In 1995, my boyfriend & now husband Mr. Cotta and I discovered I was pregnant. I've never been so grateful for birth control failure in my life! I had endometriosis so I really did believe I couldn't get pregnant outside of a lab. I had gone through one laparoscopy back in university, and was told I had endometriosis that was not extensive, but enough that I should not wait to try to have children. I'd always wanted a big family, and it was an issue that had settled in the back of my mind.

Mr. Cotta and I hustled to get our lives set up for a kid. In no time at all, we had moved in together, started making financial plans, and figured out we needed a house and a car. And hey maybe some baby stuff?

And the biggest panic, finding a Doctor I liked. Midwives weren't licensed at the time, and I had heard enough stories about the over medicalization of birth to know I didn't want an OB/Gyn. I was so lucky to find the lovely Dr. J. Still my family doctor to this day, I really believe I would not have made it through all this without her. I had a standard boring pregnancy from a medical viewpoint, except for the end, when I began to swell up and my blood pressure started to rise.

His birth however, was an absolute nightmare of pain and agony. After it was over I seriously considered getting my tubes tied, or alternatively NEVER having sex again. Why? Well, just a few weeks before my due date, another car crashed into us, and I was driving. Not my fault, not that it matters to a guilt-ridden mother like me. Luckily, the baby was fine, unfortunately my back was a disaster, every tendon and muscle ripped to shreds. About a week later, Dr.J. decided I should be induced, which would allow her to be there and for us to get control of my back pain with an epidural. Natural labour was out after that accident.

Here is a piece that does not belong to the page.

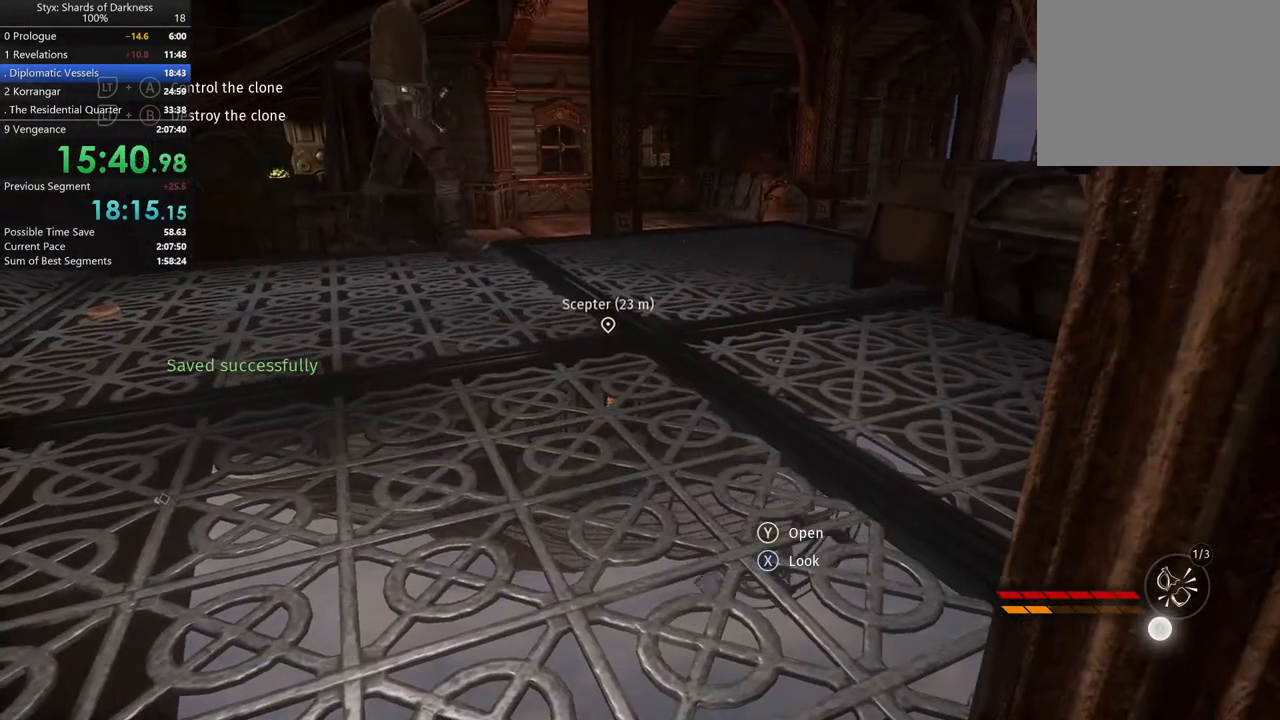
{"buttons": [], "left_stick": "center", "right_stick": "center", "button_events": [[67, "DPAD_RIGHT", "down"], [233, "DPAD_RIGHT", "up"]]}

We started with a gel to ripen my cervix, and I went home until morning to *sleep.* This did not work....I was up half the night with early contractions. The next morning we went in and I took some prostaglandin pills, and Dr.J. made an attempt to break my water. I think they finally gave up after 12 hours of ineffective contracting, and convinced me to get an epidural and some pitocin.

I don't know when the back labour started, but I blacked out at the pain. It broke right through the epidural, and I had nine top-ups over the next 18 hours. I once tried to explain to someone the exquisite pain of going through labour with wrecked back muscles, and the only thing I can come up with is that your body is meant to curl up and in on itself every time a contraction happens but my back would force my body to arch, and the result was the equivalent of being stabbed with a knife. I could no more push through that pain than fly to the moon.

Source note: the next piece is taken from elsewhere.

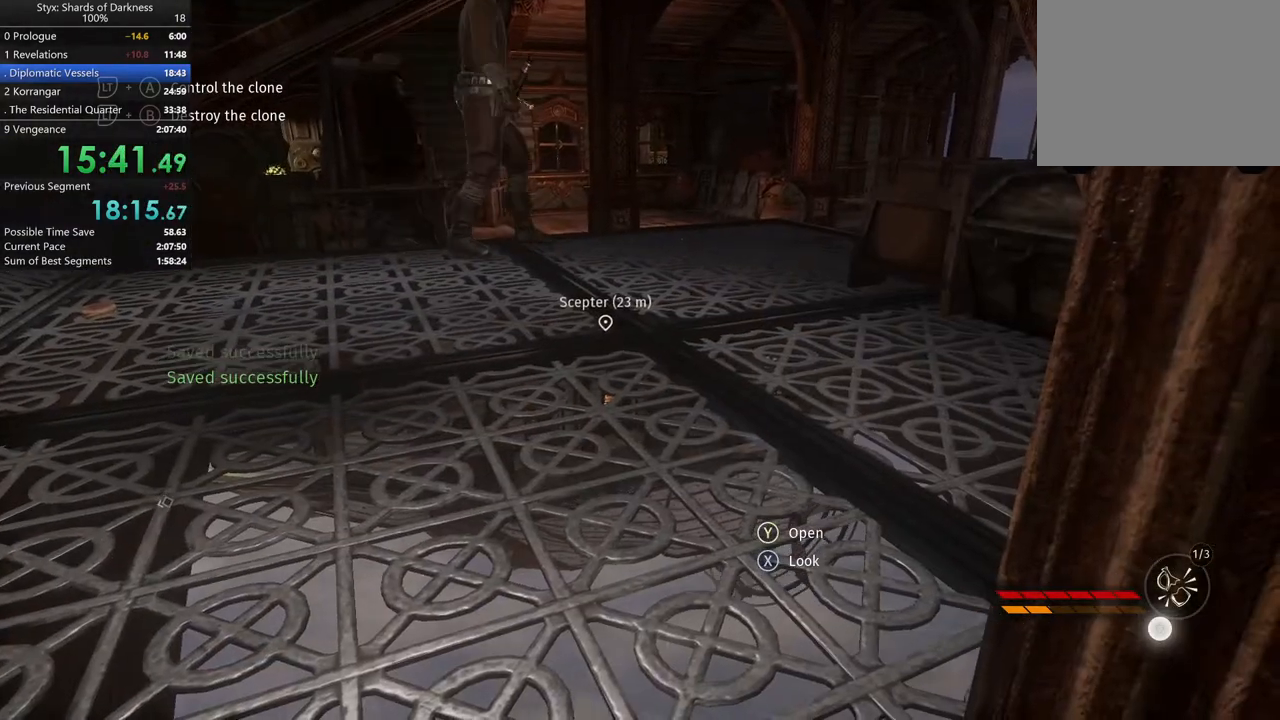
{"buttons": [], "left_stick": "center", "right_stick": "center", "button_events": [[167, "Y", "down"], [233, "Y", "up"]]}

After hours of alternating between blessed pain relief after a top up and pain breaking through from back labour my son was born full-term, healthy and alive. Little bugger was face-up and the doctor had to use forceps to get him out, plus he had menconium everywhere. It was traumatic all around, with a horrendous episiotomy and plenty of tearing and stitches. So much tearing in fact, that I really believe I will never be the same. Different and maybe even better, but definitely not the same. It took weeks for me to recover physically and emotionally, well a lot longer.

Still we made it through, breastfeeding in spite of mastitis, yeast, bad latching, lumps, and colic from hell. He was a very sweet baby, when he wasn't screaming and yelling. Life got better after I clued in that babies sleep much better beside their mothers instead of in lonely cold cribs.

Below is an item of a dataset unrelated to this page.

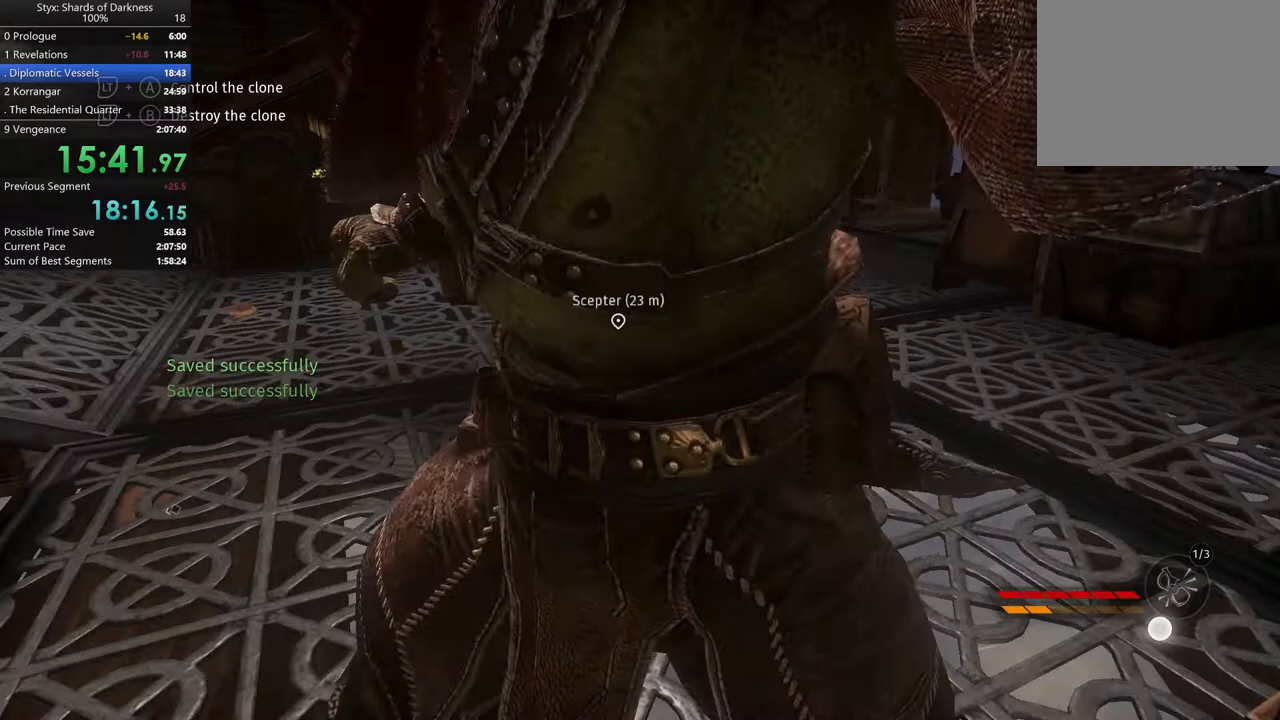
{"buttons": [], "left_stick": "center", "right_stick": "center", "button_events": []}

And yes, he is a great kid now, quiet, well-behaved and smart to boot. He's had a few issues over the years but overall, worth every minute of agony, really. I'm just going to guilt him about it for the rest of his life, to make up for the fact that I feel guilty over the forceps probably causing his ADD, his stuttering, his tantrums, his (insert issue here).

There is no medical evidence to prove this, mind you, just my own personal paranoia that of course, all his problems for the rest of his life forever and ever have been caused by me.

Welcome to the Mommy Wars!

2 comments:

  1. I hung on every word of this story. I ache.

    Oh, and just because you're paranoid doesn't mean that they're not watching you. ;)

    ReplyDelete
  2. I am so pleased this had a happy ending. I can't imagine what it was like to go through that hell. Is your back ok now? and the mummy guilt thing? Yeah, I only know about that all too well LOL.